このページではTPUを使った3Dプリントに関する取り組みについてまとめていきます。新しいものを作り次第随時加筆していく予定です。
Hinged tessellation
tessellationとは、図形を使って平面を敷き詰めることです。そしてhinged tessellationとは、図形の敷き詰めに加えてそれらの図形がヒンジで接続されて回転できるようになっているものです。
正方形のhinged tessellation
恐らく最もベーシックなhinged tessellationです。正方形同士がヒンジで接続されて1自由度で動きます。今回はそれぞれの正方形に矢印をつけて3Dプリントしてみました。回転の様子がわかりやすくなり、変形の前後で矢印の向きが揃ったり互い違いになったりします。
正方形hinged tessellationのアレンジ
正方形のhinged tessellationは、頂点の位置を固定すればそれぞれの辺を単一の曲線で置き換えられることに気が付きました。下の画像はGeoGebraを使用して作成したアニメーションで、正方形のそれぞれの辺を単一のベジェ曲線に置き換えています。

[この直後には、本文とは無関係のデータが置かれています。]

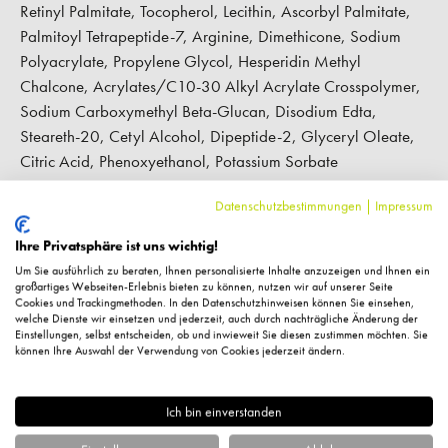
Retinyl Palmitate, Tocopherol, Lecithin, Ascorbyl Palmitate,
Palmitoyl Tetrapeptide-7, Arginine, Dimethicone, Sodium
Polyacrylate, Propylene Glycol, Hesperidin Methyl
Chalcone, Acrylates/C10-30 Alkyl Acrylate Crosspolymer,
Sodium Carboxymethyl Beta-Glucan, Disodium Edta,
Steareth-20, Cetyl Alcohol, Dipeptide-2, Glyceryl Oleate,
Citric Acid, Phenoxyethanol, Potassium Sorbate
Datenschutzbestimmungen
|
Impressum
Warn- und Sicherheitshinweise
Ihre Privatsphäre ist uns wichtig!
Um Sie ausführlich zu beraten, Ihnen personalisierte Inhalte anzuzeigen und Ihnen ein
großartiges Webseiten-Erlebnis bieten zu können, nutzen wir auf unserer Seite
Hersteller-Kontaktinformationen
Cookies und Trackingmethoden. In den Datenschutzhinweisen können Sie einsehen,
welche Dienste wir einsetzen und jederzeit, auch durch nachträgliche Änderung der
Einstellungen, selbst entscheiden, ob und inwieweit Sie diesen zustimmen möchten. Sie
können Ihre Auswahl der Verwendung von Cookies jederzeit ändern.
Kundenbewertungen
Ich bin einverstanden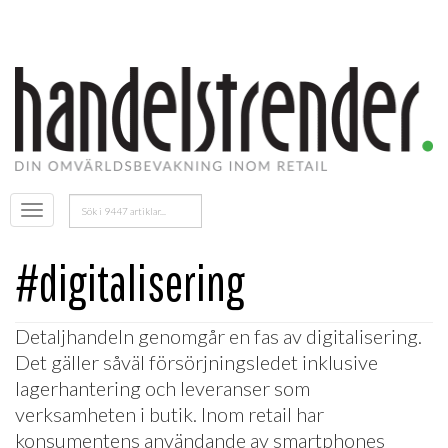
Sök
Öppna
efter:
menyn
#digitalisering
Detaljhandeln genomgår en fas av digitalisering.
Det gäller såväl försörjningsledet inklusive
lagerhantering och leveranser som
verksamheten i butik. Inom retail har
konsumentens användande av smartphones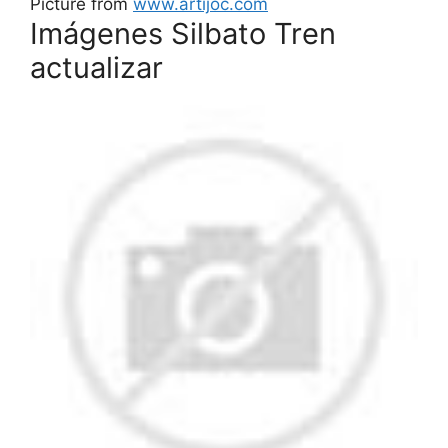
Picture from
www.artijoc.com
Imágenes Silbato Tren
actualizar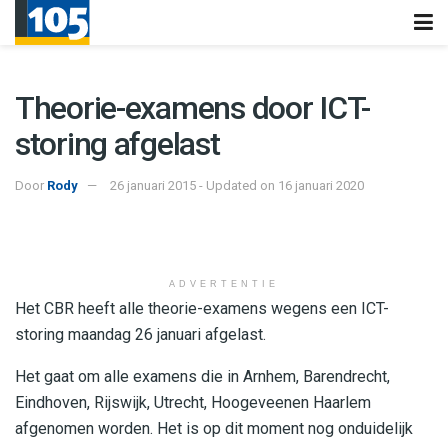
Theorie-examens door ICT-
storing afgelast
Door
Rody
26 januari 2015 - Updated on 16 januari 2020
ADVERTENTIE
Het CBR heeft alle theorie-examens wegens een ICT-
storing maandag 26 januari afgelast.
Het gaat om alle examens die in Arnhem, Barendrecht,
Eindhoven, Rijswijk, Utrecht, Hoogeveenen Haarlem
afgenomen worden. Het is op dit moment nog onduidelijk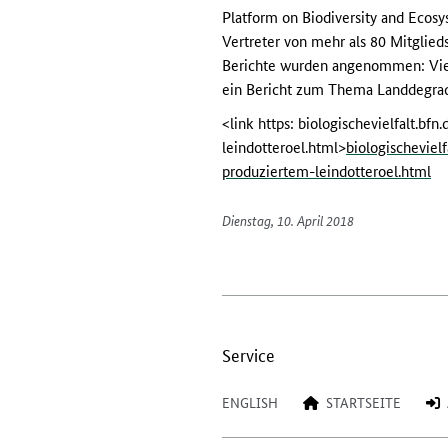
Platform on Biodiversity and Ecosy
Vertreter von mehr als 80 Mitglieds
Berichte wurden angenommen: Vier 
ein Bericht zum Thema Landdegrad
<link https: biologischevielfalt.b
leindotteroel.html>
biologischeviel
produziertem-leindotteroel.html
Dienstag, 10. April 2018
Service
ENGLISH
STARTSEITE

2つの黒い制御点を動かすことでリアルタイムに変形させることができます。
辺の置換で得られるhinged tessellationをいくつか3Dプリントしました。
正六角形のhinged tessellation
正六角形が敷き詰められたハニカム構造をhinged tessellationにしてみました。
星形と正多角形の変形構造
六芒星と正六角形
六芒星と正六角形から構成される構造です。
五芒星と正十角形
五芒星と正十角形から構成される構造です。先ほどまでのhinged tessellationと似ていますが、このパターンは平面を充填することができません。
この構造を正十二面体に拡張することを考えました。正十二面体は正五角形12個で構成されています。正十二面体のそれぞれの面をこの五芒星の平面機構に置き換えて、正十二面体の各頂点にジョイントを設けて接続します。私の考えではこの構造は1自由度を持つはずです。まずはGrasshopperを使ってアニメーションを作成しました。
実際に3Dプリントします。五芒星の構造に5つの穴を開け、ジョイントと結束バンドで固定しました。ある程度満足する結果にはなりましたが、もっと滑らかに動かせるよう改良していくつもりです。
その他
その1
正三角形と、正三角形を4つ並べた図形の二種類の図形から構成される変形構造です。
その2
帯状に格子を配置したような構造です。作成前からなにか動作を予想していたわけではなく、なんとなく3Dプリントしたものです。裏返したりして遊ぶことができます。